香光莊嚴七十二期/91年12月20日

梵唄與佛教音樂(上)

陳碧燕

以「音樂」來指稱「梵唄」,已漸為各種佛教團體所接受與應用,
這個新語言類目的使用,立即模糊早期規範於僧團戒律的分界線,
佛教音樂重塑佛教徒、佛教機制,以及他們與社會的互動關係。

前言

中國佛教僧團中急遽轉變的社會關係與文化意識,強烈轉化了某些當代寺院儀式概念化的進程。其中最重大的事項包括:

第一、音樂的出現取代了梵唄的概念;第二、錄音與佛教儀式音樂商品的生產,於意識與實踐上再建構了寺院文化。也就是說,將中國佛教梵唄再定義為「音樂」,是使寺院儀式概念化重要的分類轉換過程。此轉換一方面連結了現代主義,以尋求「廣博見聞的原理」;另一方面開展了一個與各種社會運動、意識力量應對的複雜文化歷程。

對僧團而言,使用「音樂」這個名稱,甚至透過錄音以生產寺院的梵唄,雖然皆屬平常,但這些新興的宗教與社會實踐,並非當代中國佛教僧團的共通文化基礎。與其將它視為確立的事實,不如說這些當代所使用的語言與技術,是構成僧團參與現代文化論述和溝通結構的互動資源。但值得注意的是,不同音樂的概念與運用方法,將導致不同的行動,因為行動會使這些語言與技術實踐,連結特定的認同概念、美學、寓意與認知。

- **指定練習 1**: 將記錄從開頭起至含有「129L218 127L213 138L207」的那一行為止(首尾兩行皆含)轉換成編號清單,略去空行,答案中不要放入圖片。
- **指定練習 2**: 接續這篇論梵唄與佛教音樂的文章,從最後一句之後往下寫。

- **已存資料列**:
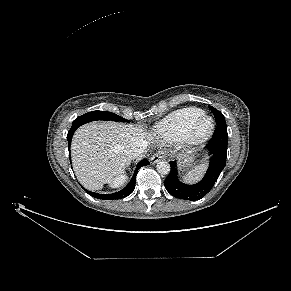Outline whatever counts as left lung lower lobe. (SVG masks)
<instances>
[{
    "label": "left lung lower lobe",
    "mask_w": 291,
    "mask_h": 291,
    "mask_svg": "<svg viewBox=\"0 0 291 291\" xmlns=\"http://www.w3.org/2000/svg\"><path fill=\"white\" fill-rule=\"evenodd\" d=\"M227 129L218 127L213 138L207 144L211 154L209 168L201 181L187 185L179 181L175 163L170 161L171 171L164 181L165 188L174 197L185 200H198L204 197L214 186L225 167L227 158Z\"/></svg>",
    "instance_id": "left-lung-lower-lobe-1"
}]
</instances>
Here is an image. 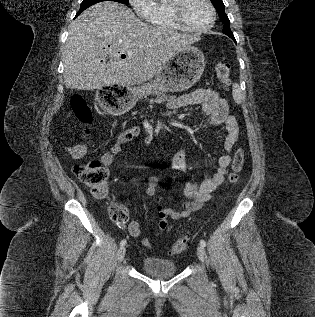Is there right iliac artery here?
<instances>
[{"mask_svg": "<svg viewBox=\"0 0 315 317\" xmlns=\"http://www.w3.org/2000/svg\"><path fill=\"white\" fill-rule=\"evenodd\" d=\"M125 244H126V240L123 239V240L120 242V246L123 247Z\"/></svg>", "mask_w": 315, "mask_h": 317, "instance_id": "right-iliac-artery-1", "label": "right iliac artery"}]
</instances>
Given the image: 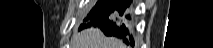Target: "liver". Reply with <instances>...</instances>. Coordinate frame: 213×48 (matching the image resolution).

- **書面回答 1**:
1. Outline whatever counts as left lung lower lobe. (SVG masks)
2. <instances>
3. [{
4.     "label": "left lung lower lobe",
5.     "mask_w": 291,
6.     "mask_h": 291,
7.     "mask_svg": "<svg viewBox=\"0 0 291 291\" xmlns=\"http://www.w3.org/2000/svg\"><path fill=\"white\" fill-rule=\"evenodd\" d=\"M227 129L218 127L213 138L207 144L211 154L209 168L201 181L187 185L179 181L175 163L170 161L171 171L164 181L165 188L174 197L185 200H198L204 197L214 186L225 167L227 158Z\"/></svg>",

- **書面回答 2**:
一九八九年起,我在台灣、香港與中國等地,研究中國佛教梵唄與商品佛教音樂。自二○○○年起,由台灣國科會補助,著手研究當代僧團音樂概念與實踐的演變,並對台灣的佛教唱片公司進行大規模的訪談與記錄。本文探究當代社會變遷與寺院音樂實踐的關係,尤其是現代音樂概念如何出現於中國,以及它對中國佛教社會所帶來的影響。

對中國佛教徒與錄音公司而言,「音樂」與「梵唄」這兩個名詞,是既分別又混合的概念。對許多佛教徒,特別是寺院僧眾來說,在佛教宗教傳統與確實性的連續上,梵唄與音樂是有別的。然而,部分佛教徒與佛教音樂製造者卻提倡「音樂」這個概念,而將寺院梵唄傳統與社會的支配音樂實踐連繫起來。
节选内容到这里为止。